Neueste Rechtsprechung des EuGH stärkt Lebensmittelindustrie: EuGH-Urteile vom 23.11.2016 (C-177/15) und vom 19.01.2017 (C-228/15)
Das Lebensmittelrecht ist nicht nur Gegenstand regelmäßiger neuer Gesetzgebungsmaßnahmen auf nationaler und neuerdings vor allem auf europäischer Ebene, es ist auch stark geprägt durch die einschlägige Rechtsprechung. Da sich die Gesetzgebungsinitiativen mehr und mehr vom nationalen Recht auf die europäische Ebene verschoben haben, kommt hier deshalb mehr und mehr auf die Rechtsprechung des Europäischen Gerichtshofs eine besondere Bedeutung zu. Nun liegen zwei aktuelle Urteile des EuGH vor, die für die Lebensmittelpraxis von erheblicher Bedeutung sind.
1. Urteil vom 19.01.2017
Mit dem Urteil vom 19.01.2017, C-282/15 hat der EuGH bestätigt, dass das deutsche Zusatzstoffrecht gemäß § 2 Abs. 3 LFGB, das ernährungs- physiologische Zutaten fiktiv den technologischen Zusatzstoffen gleichstellt und damit eine Zulassungspflicht gefordert hat, europarechtswidrig sein dürfte. Das Verwaltungsgericht Braunschweig hatte diesbezüglich eine entsprechende Vorlagefrage an den EuGH gestellt.

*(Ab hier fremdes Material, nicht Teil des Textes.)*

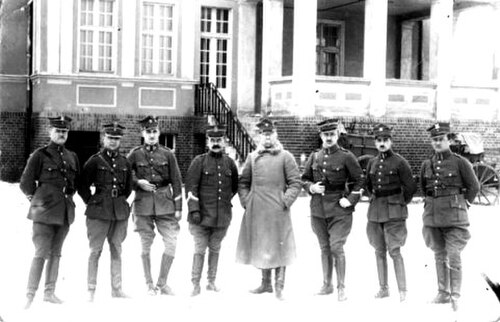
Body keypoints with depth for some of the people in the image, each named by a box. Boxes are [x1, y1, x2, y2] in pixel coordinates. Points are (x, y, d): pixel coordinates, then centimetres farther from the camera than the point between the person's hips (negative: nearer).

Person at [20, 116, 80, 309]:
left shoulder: (72, 157, 12)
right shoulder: (40, 155, -4)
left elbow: (77, 182, 25)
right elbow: (25, 183, -1)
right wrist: (37, 199, 3)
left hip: (65, 212, 6)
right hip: (45, 212, -5)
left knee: (56, 254, 11)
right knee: (41, 254, -9)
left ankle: (49, 292, 19)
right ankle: (30, 296, -5)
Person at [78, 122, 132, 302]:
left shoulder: (124, 162, 10)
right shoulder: (95, 161, -3)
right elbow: (83, 187, -1)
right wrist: (92, 203, 0)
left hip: (120, 213, 4)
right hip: (99, 213, -4)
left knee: (116, 251, 9)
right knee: (95, 251, -1)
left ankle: (116, 289, 16)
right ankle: (91, 290, 5)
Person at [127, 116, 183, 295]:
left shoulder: (167, 154, 6)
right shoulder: (134, 155, 3)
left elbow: (176, 182, 7)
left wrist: (178, 207, 2)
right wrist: (138, 182, -10)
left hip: (165, 204, 1)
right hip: (143, 205, -1)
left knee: (171, 243, -5)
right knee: (146, 245, 4)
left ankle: (162, 283, 10)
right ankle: (150, 285, 15)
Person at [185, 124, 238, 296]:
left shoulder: (230, 162, 7)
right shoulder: (199, 161, -4)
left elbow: (235, 186, 22)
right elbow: (191, 186, -8)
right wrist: (194, 209, -15)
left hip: (222, 216, 3)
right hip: (202, 214, -3)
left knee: (215, 249, 12)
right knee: (200, 250, -1)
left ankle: (211, 281, 22)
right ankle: (196, 285, 4)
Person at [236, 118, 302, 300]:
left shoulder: (285, 157, 1)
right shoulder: (252, 157, 10)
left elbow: (295, 183, -1)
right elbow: (243, 182, 15)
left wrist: (285, 201, -11)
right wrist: (245, 200, 3)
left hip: (278, 210, -4)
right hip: (256, 210, 4)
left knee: (279, 248, -2)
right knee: (260, 247, 11)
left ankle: (279, 287, 5)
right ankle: (266, 283, 24)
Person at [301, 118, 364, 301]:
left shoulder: (346, 157, -3)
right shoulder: (314, 157, 7)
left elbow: (359, 180, 2)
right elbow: (304, 179, 16)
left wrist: (350, 199, -8)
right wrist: (311, 187, -4)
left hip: (339, 210, -4)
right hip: (318, 210, 4)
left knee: (336, 248, -9)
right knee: (324, 248, 13)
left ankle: (341, 288, 1)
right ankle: (327, 285, 24)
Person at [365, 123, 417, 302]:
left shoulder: (399, 162, -7)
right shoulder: (372, 162, 9)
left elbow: (410, 186, -4)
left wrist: (401, 203, 3)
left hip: (394, 212, -6)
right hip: (375, 211, 6)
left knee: (395, 251, -9)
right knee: (379, 251, 9)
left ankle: (402, 290, -3)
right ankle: (383, 288, 19)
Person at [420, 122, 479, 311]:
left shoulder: (460, 162, -6)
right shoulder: (426, 165, 7)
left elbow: (473, 186, 1)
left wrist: (462, 205, 3)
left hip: (454, 217, -5)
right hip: (432, 216, 5)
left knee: (453, 256, -8)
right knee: (439, 256, 12)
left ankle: (455, 296, -3)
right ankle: (443, 293, 21)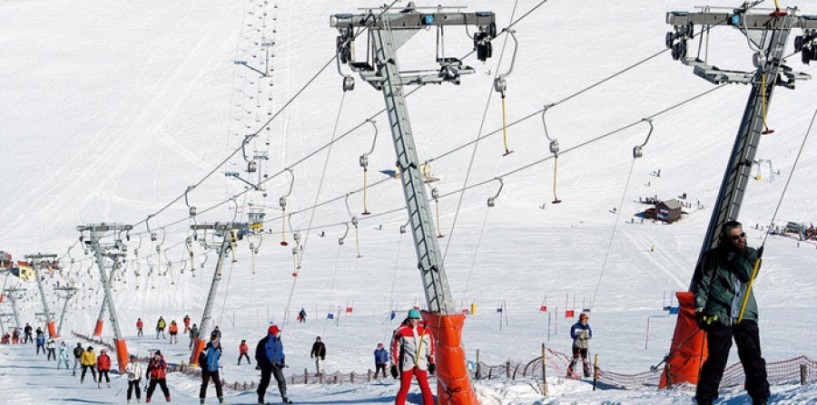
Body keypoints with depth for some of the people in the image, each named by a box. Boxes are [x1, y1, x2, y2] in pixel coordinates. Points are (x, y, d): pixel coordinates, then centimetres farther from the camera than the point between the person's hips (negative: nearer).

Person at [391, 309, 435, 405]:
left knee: (425, 388, 3)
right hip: (407, 364, -3)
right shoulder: (401, 332, -7)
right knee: (404, 388, -2)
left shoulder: (425, 331, 3)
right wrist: (394, 365, -1)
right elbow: (395, 348, -1)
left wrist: (431, 362, 14)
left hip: (421, 364, 3)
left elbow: (430, 347, 14)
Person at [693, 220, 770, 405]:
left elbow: (748, 274, -8)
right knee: (716, 360, -3)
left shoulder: (749, 255, 10)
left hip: (745, 315, 3)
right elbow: (701, 284, 1)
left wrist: (734, 257, -12)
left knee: (753, 358, -1)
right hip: (719, 315, -3)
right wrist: (700, 309, -8)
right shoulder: (713, 257, 1)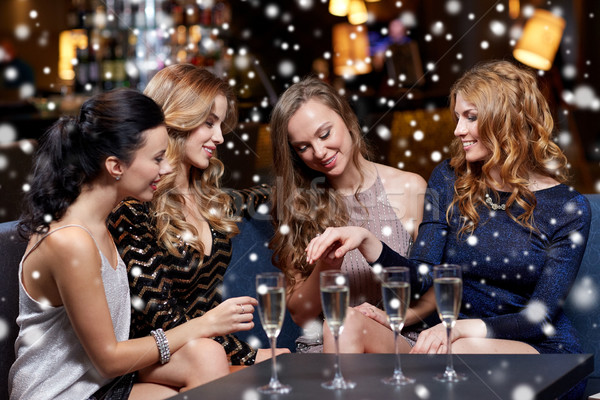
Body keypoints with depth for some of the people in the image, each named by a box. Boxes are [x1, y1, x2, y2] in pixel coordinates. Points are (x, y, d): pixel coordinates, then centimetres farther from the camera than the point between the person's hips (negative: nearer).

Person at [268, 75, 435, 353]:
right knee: (339, 323, -35)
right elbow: (300, 314, 4)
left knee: (349, 324, -34)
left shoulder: (410, 189, 3)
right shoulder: (296, 202, 6)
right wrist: (328, 262, -15)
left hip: (399, 343, -1)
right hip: (322, 348, 1)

Das VG Braunschweig fragte den EuGH, ob die Art. 14, 6, 7, 53 und 55 der VO 178/2002 und Art. 8 der VO 1925/2006 sowie die Art. 34 bis 36 AEUV so auszulegen seien, dass sie einer nationalen Regelung entgegenstehen, die das Herstellen oder Behandeln und das Inverkehrbringen eines Nahrungsergänzungsmittels mit Aminosäuren verbietet, soweit nicht die für eine im Ermessen der nationalen Behörde liegende befristete Ausnahmegenehmigung erteilt wird.
In Deutschland gab es immer die Versuche der Überwachungsbehörden, die Verkehrsfähigkeit von Nahrungsergänzungsmitteln mit Aminosäuren im Hinblick auf § 2 Abs. 3 LFGB zu hinterfragen, da darin vorgesehen ist, dass für Aminosäuren, aber z.B. auch für Vitamin A und D vor dem Inverkehrbringen einer Genehmigung bedürfen. In anderen europäischen Mitgliedsstaaten gab es eine solche Notwendigkeit nicht, dort waren die Produkte vielmehr frei verkehrsfähig.